• **Exercise instructions**: Write the next few paragraphs of the gardening article below on storing vegetables, starting right after its final sentence.

• **Excerpt**:
● ● ● ● ●
Check your stored vegetables regularly

Check your stored vegetables regularly


Which vegetables will store and how long will they keep? This is an annual dilemma faced by many gardeners. Often the need for storage is caused by gardeners being too generous in their sowings and planting and creating their own ‘gluts’ and ‘surpluses’. Why plant 200 onion sets if you only use a single bulb per week? Sowing little and often reduces the wastage and ‘glut’ of the most popular subjects - lettuce, spinach, radish, spring onions, beets - some of these, particularly the leafy vegetables, are unsuitable for storing anyway, as they quickly go limp, lose their freshness and eye appeal.

The most important thing to remember is ‘Fresh Is Best’, that is why you are growing your own in the first place - for their taste, freshness, quality and nutritional values.

Freeze surpluses of shelling peas and sweetcorn, as they quickly lose their freshness and taste once picked. Frozen peas are one of the few vegetables that are worth buying in the supermarket as they are harvested and frozen very quickly so maintaining their taste and nutrition. Broad Beans, the green seeded varieties are less prone to discolouring in the freezer. French and Runner Bean varieties freeze exceptionally well.
● ● ● ● ●
• **Record excerpts**:
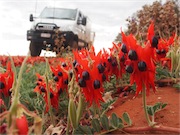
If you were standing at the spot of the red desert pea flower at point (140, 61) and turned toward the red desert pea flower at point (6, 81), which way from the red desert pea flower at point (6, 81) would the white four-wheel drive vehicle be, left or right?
right

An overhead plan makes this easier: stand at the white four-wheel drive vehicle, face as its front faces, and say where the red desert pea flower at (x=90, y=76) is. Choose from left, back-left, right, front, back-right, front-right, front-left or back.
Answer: front-left

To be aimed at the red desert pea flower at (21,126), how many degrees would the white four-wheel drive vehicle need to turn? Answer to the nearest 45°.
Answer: approximately 45° to its left

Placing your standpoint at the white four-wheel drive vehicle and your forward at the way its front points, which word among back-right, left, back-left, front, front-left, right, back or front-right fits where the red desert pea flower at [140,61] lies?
front-left

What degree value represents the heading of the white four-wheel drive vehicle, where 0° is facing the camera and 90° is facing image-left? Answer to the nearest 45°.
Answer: approximately 45°
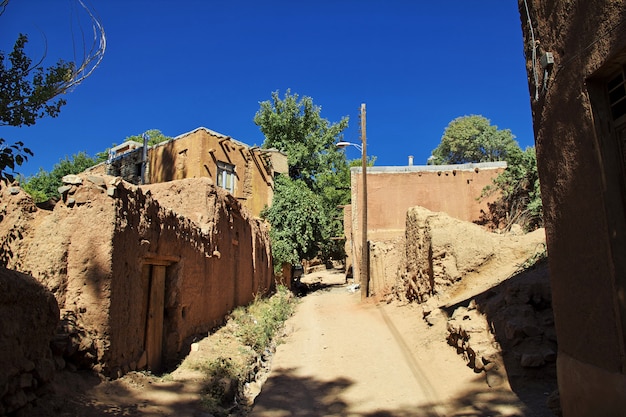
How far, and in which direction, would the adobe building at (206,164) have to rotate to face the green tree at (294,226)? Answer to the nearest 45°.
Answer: approximately 45° to its left

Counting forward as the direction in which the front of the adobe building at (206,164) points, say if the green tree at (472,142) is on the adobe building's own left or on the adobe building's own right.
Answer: on the adobe building's own left

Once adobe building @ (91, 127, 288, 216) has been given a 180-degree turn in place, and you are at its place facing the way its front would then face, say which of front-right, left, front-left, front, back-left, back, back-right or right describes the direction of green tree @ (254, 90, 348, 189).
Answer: right

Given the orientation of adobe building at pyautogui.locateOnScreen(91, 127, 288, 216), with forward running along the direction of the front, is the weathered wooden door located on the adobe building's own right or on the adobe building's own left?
on the adobe building's own right

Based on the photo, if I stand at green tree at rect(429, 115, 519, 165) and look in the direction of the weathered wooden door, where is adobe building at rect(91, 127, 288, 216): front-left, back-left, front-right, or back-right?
front-right

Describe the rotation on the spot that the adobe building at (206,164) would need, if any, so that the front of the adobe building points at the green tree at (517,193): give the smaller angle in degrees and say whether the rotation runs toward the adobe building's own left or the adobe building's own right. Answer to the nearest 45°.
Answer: approximately 45° to the adobe building's own left

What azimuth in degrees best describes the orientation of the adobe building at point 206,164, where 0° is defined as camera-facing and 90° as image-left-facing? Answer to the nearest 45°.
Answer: approximately 315°

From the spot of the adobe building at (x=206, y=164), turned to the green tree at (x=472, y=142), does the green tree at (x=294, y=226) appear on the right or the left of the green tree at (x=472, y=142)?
left

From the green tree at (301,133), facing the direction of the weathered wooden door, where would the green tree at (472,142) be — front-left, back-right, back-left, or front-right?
back-left
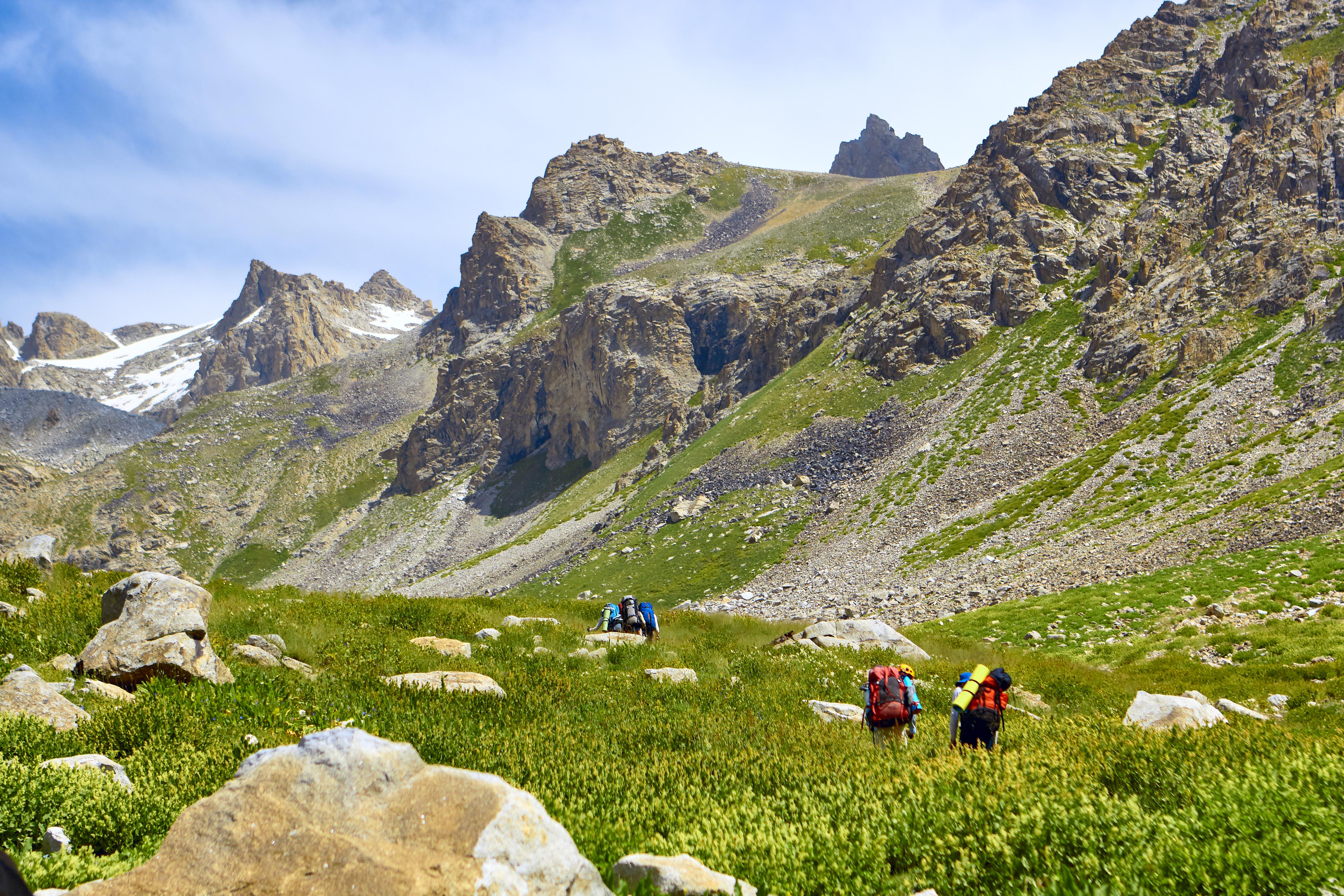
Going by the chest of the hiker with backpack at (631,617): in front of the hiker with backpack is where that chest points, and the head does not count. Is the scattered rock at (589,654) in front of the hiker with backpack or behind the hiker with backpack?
behind

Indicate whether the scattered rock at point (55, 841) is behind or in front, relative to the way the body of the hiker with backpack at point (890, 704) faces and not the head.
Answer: behind

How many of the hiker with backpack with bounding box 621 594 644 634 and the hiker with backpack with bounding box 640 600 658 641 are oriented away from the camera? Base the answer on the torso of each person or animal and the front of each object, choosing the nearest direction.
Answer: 2

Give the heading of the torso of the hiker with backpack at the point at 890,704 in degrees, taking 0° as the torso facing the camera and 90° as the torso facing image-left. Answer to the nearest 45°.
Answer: approximately 180°

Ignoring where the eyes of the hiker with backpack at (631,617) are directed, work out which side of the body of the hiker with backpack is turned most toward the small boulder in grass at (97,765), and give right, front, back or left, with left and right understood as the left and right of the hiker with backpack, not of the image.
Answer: back

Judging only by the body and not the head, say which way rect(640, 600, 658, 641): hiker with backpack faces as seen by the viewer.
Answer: away from the camera

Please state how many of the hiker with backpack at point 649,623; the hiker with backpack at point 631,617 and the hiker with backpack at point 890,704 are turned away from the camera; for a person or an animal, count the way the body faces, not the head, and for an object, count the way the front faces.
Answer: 3

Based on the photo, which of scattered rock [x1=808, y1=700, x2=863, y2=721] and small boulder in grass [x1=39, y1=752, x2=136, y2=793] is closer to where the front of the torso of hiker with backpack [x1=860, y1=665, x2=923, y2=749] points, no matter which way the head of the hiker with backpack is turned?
the scattered rock

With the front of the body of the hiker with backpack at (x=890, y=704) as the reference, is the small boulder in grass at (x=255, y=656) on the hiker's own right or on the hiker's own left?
on the hiker's own left

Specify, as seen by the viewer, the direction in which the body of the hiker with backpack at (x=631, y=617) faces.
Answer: away from the camera
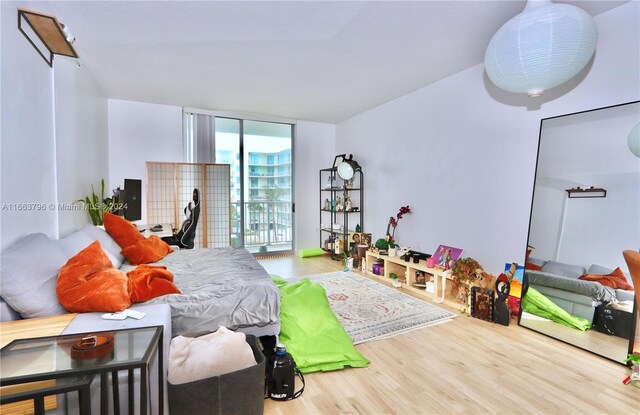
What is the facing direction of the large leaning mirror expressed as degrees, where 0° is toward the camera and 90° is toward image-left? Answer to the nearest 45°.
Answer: approximately 45°

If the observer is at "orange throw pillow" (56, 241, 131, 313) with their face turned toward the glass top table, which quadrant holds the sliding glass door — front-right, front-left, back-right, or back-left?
back-left

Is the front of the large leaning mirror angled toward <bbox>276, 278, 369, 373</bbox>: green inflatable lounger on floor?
yes

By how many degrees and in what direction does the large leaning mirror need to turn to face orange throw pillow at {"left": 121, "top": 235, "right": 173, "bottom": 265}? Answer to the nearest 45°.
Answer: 0° — it already faces it

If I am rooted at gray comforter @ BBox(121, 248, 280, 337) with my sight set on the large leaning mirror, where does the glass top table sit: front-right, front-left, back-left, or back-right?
back-right

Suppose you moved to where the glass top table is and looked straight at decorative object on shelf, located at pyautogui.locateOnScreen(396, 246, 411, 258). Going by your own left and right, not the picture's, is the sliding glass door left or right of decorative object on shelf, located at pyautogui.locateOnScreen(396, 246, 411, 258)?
left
● ● ● ● ●
• **Response box**:
Brassicas, Winter cauliflower, Brussels sprouts, kales, savoy and winter cabbage are best left where they are growing, although best netted against pigeons. They can be dug up leaving the soil attached to the roots and hung upside down by tying with string suspended from a beam in your shed. They will store for a good couple of months.

Maincrop Onions/ Shallots - Lift the bulbs on a dry, sunny but windy day and leave them on the soil surface to ‘set’ skins. Do not rub these off. Carefully remove any soil from the roots, and store sound bulbs in slatted trays, used tights, or polyproplene onion nets, or tied in ropes and hung in the shed.

Maincrop beet, carrots, swede, turnip, parsnip - These can be left in the soil, although soil pests and rodents may take advantage, and prolonged severely cold soil temperatures can affect the root texture and reduce quality and flavour. We suggest lifting some of your roots and twist off the leaves and store in layers of barely damp multipurpose compost, sieved soil or sand in boxes. Keep cool but frost free. Place a blanket over the boxes to keep dark. Roots in boxes should not touch each other to avoid rots spreading and to allow easier air movement and moisture between the roots.

Leeks and Trench Celery - Really are best left where they are and lifted as required. Soil can be earthed further up the stems to protect during harshest weather.

Maincrop potatoes - Sound, dry, fully ‘set’ skin tubers are best stored in hessian sacks or thick paper bags and covered with a blanket to blank out any light. Potatoes must be stored in cool but frost free conditions in the dark and will store for many months.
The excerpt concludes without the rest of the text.